Dataset entries:
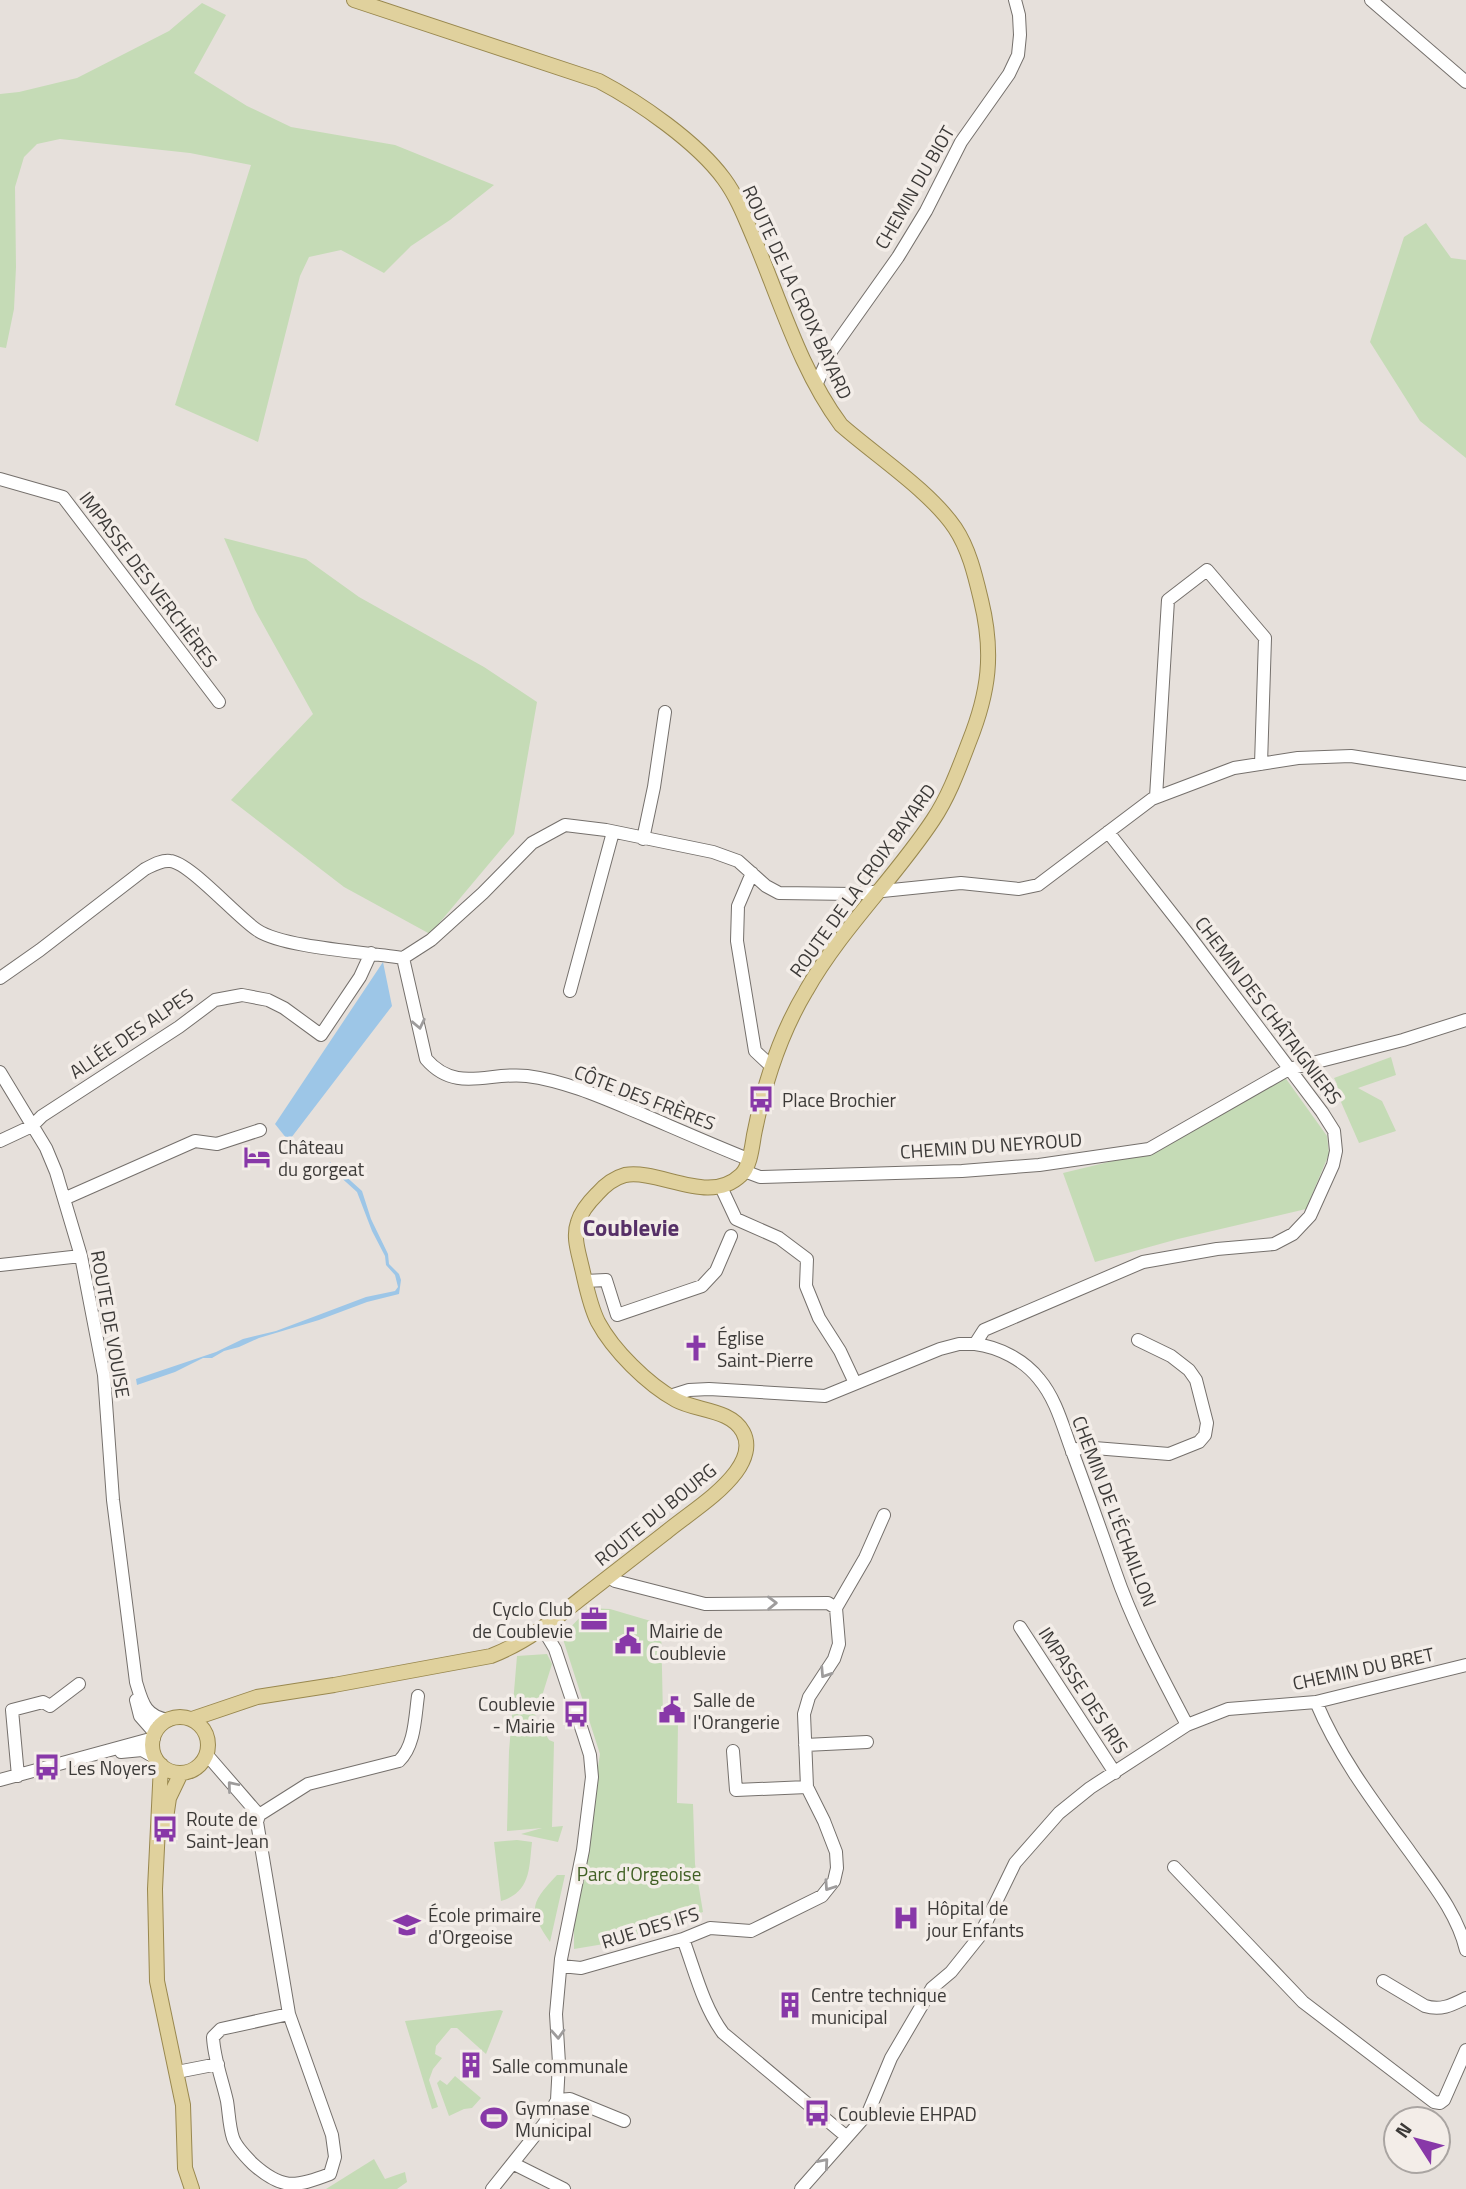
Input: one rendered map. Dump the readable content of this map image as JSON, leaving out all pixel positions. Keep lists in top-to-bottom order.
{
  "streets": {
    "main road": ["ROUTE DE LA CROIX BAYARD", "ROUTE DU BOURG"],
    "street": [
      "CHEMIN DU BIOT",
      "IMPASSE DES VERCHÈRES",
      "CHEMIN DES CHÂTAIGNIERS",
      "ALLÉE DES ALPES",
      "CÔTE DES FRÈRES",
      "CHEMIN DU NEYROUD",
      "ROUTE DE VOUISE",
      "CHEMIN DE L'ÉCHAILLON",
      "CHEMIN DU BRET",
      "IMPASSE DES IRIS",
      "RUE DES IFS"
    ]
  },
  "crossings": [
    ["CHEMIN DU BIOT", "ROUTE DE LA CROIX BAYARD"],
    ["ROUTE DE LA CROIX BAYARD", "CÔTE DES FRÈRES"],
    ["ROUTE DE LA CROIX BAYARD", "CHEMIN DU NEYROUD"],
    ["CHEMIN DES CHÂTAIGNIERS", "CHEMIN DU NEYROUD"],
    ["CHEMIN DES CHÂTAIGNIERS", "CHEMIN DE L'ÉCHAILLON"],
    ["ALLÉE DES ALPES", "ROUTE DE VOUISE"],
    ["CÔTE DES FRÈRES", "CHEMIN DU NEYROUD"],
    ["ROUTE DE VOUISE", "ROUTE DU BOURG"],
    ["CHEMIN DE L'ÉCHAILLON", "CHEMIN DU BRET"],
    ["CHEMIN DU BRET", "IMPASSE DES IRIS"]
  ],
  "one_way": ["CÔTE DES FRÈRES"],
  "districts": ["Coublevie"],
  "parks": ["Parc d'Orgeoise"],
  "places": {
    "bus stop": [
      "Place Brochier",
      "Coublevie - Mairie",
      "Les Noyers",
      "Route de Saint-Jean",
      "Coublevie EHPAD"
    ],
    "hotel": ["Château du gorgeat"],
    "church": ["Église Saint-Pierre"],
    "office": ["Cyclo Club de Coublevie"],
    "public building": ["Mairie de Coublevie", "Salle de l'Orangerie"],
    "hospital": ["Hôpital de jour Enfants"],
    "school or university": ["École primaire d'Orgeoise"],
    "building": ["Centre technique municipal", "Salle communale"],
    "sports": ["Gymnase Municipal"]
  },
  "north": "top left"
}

What you will do: Copy out each line of the data where the string "BAYARD" appears.

Exercise result:
    "main road": ["ROUTE DE LA CROIX BAYARD", "ROUTE DU BOURG"],
    ["CHEMIN DU BIOT", "ROUTE DE LA CROIX BAYARD"],
    ["ROUTE DE LA CROIX BAYARD", "CÔTE DES FRÈRES"],
    ["ROUTE DE LA CROIX BAYARD", "CHEMIN DU NEYROUD"],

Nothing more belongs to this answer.